TEXT SHOWN —
Stedelijk Gymnasium Leiden is a gymnasium  in the Netherlands. Located in Leiden, it is one of the oldest schools in the Netherlands. Its history dates back to the Middle Ages. The Stedelijk Gymnasium Leiden is the biggest gymnasium-only school in the Netherlands, with over 1,800 pupils (in 2014).

History 
The school is named in a charter of count William III of Holland in 1323 under the name schole or scoele, and is probably founded in the second half of the 13th century. After the Siege of Leiden (1573–1574) Nicholaus Stochius was named rector. Around 1700 the school was named gymnasium in official Latin documents (in Dutch: Latijnse school). The name Stedelijk ('municipal') Gymnasium was introduced in 1838, together with a new educational approach.

Buildings 
 1324 (?)-1883: Lokhorststraat in the centre of Leiden (architect Lieven de Key)
 1883–1938: Doezastraat
 1938–present: Fruinlaan (named after professor Robert Fruin, who taught at the school)
 2001–2010: extra building at Noordeinde
 2010–present: second building Gooimeerlaan (“location Socrates”)

TASK 1 — Quote the passage from the Stedelijk Gymnasium Leiden text above, starting at "Stedelijk Gymnasium Leiden is a" and ending at "Lieven de Key)".

DATA ENTRIES —
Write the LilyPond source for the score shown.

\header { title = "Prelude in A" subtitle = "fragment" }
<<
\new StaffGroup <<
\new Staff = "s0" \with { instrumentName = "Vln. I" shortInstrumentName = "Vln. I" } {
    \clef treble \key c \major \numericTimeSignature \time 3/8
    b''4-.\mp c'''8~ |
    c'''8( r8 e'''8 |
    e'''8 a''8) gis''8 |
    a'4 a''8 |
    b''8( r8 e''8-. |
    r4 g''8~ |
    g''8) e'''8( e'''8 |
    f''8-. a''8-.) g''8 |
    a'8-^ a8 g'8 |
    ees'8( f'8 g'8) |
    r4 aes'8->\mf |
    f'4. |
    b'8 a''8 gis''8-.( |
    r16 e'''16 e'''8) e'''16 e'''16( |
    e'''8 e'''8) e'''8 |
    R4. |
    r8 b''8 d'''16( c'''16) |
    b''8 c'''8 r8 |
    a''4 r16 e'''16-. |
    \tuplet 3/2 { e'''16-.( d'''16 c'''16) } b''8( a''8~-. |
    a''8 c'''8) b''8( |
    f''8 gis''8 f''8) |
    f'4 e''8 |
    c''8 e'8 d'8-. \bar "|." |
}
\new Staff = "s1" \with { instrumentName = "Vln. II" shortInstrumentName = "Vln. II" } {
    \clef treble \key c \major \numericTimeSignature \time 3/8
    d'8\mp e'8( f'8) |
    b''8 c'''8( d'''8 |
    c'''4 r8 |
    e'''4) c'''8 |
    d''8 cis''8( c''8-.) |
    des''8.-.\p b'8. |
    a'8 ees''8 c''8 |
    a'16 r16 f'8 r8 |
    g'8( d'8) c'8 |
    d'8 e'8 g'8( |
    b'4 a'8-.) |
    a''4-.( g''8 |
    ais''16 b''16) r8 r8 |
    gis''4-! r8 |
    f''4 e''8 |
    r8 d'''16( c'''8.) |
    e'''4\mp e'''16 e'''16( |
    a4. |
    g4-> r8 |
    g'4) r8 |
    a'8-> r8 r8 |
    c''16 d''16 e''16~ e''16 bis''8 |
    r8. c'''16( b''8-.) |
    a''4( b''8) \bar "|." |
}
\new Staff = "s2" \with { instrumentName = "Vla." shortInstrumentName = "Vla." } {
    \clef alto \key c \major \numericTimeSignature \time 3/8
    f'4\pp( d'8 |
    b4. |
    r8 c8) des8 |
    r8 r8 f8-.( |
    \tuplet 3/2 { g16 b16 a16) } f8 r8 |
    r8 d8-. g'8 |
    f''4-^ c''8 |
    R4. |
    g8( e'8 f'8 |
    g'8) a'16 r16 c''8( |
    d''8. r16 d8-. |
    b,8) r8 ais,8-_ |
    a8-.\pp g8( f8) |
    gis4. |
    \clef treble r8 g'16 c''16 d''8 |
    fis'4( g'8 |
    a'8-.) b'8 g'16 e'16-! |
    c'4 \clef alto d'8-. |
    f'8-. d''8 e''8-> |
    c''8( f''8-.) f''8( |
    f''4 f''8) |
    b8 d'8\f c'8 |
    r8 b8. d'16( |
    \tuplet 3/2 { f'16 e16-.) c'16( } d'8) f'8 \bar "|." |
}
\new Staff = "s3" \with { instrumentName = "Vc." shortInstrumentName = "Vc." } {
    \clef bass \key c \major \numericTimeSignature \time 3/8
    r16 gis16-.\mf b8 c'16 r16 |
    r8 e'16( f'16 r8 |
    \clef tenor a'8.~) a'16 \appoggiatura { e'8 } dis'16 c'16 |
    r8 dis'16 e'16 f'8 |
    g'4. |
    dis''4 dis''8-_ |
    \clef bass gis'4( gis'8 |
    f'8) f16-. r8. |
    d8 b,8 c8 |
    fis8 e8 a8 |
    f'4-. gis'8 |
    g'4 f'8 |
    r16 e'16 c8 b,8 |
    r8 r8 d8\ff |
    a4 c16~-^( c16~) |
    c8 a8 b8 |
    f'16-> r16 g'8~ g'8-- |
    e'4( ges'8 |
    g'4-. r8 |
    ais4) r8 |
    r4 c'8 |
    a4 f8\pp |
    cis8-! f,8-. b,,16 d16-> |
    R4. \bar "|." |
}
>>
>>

TASK 2 — Pull out every line of the rows above that contains the string "alto", with case counting.

EXERCISE RESPONSE 1 —
Stedelijk Gymnasium Leiden is a gymnasium  in the Netherlands. Located in Leiden, it is one of the oldest schools in the Netherlands. Its history dates back to the Middle Ages. The Stedelijk Gymnasium Leiden is the biggest gymnasium-only school in the Netherlands, with over 1,800 pupils (in 2014).

History 
The school is named in a charter of count William III of Holland in 1323 under the name schole or scoele, and is probably founded in the second half of the 13th century. After the Siege of Leiden (1573–1574) Nicholaus Stochius was named rector. Around 1700 the school was named gymnasium in official Latin documents (in Dutch: Latijnse school). The name Stedelijk ('municipal') Gymnasium was introduced in 1838, together with a new educational approach.

Buildings 
 1324 (?)-1883: Lokhorststraat in the centre of Leiden (architect Lieven de Key)

EXERCISE RESPONSE 2 —
    \clef alto \key c \major \numericTimeSignature \time 3/8
    c'4 \clef alto d'8-. |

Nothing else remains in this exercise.